### What the task asks
Go through the entries below and pick out every line with "listed".

### Data for review
== Segment start ==

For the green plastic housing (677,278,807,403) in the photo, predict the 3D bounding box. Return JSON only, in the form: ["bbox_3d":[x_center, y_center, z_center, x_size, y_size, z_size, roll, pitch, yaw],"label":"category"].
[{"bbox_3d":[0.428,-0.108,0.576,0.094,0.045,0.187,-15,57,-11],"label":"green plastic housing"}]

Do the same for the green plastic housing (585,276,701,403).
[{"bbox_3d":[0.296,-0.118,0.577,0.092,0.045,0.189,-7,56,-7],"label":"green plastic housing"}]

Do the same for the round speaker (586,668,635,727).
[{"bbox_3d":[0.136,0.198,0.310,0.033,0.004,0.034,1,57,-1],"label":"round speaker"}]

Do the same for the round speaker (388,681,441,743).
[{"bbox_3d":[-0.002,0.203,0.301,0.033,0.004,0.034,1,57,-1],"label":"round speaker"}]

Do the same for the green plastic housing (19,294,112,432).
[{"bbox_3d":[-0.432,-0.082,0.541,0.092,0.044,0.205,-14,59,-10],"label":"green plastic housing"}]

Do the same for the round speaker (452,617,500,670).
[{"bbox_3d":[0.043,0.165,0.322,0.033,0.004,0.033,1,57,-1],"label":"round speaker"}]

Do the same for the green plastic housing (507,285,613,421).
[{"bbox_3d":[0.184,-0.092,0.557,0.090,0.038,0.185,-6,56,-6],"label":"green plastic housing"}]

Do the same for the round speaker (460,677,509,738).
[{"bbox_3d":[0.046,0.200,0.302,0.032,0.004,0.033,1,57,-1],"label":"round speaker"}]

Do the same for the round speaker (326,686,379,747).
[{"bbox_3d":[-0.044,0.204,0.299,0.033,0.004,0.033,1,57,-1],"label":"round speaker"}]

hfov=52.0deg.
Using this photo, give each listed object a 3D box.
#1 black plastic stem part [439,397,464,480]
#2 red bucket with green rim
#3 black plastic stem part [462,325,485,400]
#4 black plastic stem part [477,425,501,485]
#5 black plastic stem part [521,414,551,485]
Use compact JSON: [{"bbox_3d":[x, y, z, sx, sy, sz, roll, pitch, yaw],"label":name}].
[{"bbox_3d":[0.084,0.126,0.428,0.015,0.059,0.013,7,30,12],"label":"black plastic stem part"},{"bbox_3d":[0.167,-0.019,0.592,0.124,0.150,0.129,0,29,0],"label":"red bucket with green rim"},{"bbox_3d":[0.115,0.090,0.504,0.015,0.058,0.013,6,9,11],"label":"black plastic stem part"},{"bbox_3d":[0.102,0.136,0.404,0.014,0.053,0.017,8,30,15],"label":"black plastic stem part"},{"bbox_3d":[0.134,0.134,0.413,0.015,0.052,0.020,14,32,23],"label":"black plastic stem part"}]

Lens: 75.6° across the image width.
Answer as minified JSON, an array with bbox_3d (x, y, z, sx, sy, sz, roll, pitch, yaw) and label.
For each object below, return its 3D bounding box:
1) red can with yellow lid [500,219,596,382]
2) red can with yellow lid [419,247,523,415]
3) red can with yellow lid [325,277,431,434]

== Segment end ==
== Segment start ==

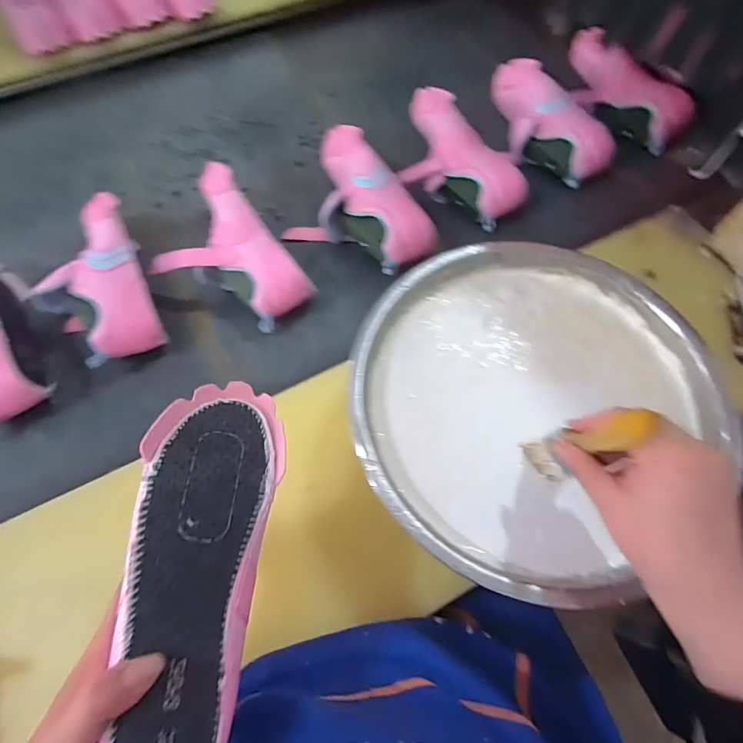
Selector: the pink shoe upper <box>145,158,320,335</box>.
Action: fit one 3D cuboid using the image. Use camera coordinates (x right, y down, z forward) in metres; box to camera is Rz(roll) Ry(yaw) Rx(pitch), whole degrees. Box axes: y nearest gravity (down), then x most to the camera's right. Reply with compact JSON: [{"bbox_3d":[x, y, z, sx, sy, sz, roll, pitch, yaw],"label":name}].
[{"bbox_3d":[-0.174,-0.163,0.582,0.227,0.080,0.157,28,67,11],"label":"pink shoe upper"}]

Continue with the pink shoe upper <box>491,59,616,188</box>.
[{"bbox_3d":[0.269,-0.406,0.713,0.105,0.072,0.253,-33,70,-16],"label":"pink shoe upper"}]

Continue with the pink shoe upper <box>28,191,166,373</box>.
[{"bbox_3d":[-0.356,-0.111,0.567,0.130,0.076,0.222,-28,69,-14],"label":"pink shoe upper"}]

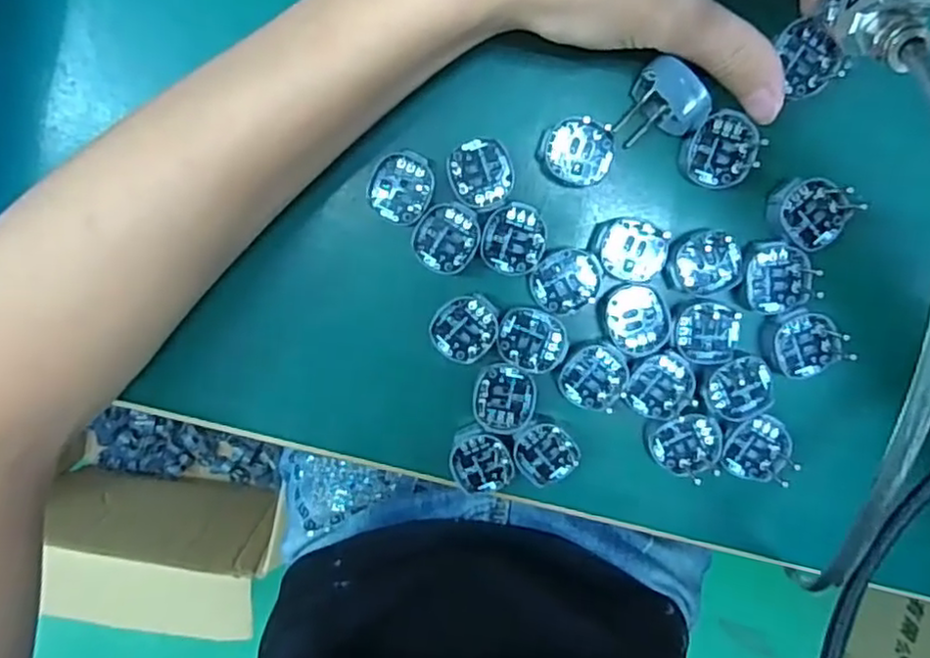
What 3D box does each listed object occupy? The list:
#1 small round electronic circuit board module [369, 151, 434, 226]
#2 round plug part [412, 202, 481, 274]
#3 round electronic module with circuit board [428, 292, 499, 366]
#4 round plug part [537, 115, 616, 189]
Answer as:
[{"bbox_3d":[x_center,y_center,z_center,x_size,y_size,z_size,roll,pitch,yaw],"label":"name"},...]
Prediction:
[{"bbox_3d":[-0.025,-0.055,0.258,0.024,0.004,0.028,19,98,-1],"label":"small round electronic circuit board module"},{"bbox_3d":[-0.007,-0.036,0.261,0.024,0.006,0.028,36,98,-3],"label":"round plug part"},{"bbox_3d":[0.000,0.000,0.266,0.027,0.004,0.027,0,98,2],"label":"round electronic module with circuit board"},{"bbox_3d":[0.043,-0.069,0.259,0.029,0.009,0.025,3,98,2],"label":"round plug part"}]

== Segment end ==
== Segment start ==

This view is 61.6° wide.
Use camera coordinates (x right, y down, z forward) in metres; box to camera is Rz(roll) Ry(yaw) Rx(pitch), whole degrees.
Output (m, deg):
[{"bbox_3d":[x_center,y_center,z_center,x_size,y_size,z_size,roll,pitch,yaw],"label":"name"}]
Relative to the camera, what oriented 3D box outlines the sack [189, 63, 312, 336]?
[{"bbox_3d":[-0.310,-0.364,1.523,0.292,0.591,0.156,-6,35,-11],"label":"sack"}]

== Segment end ==

### Response to this task
Using this photo, give each listed object a 3D box.
What 3D box does each listed object occupy? The list:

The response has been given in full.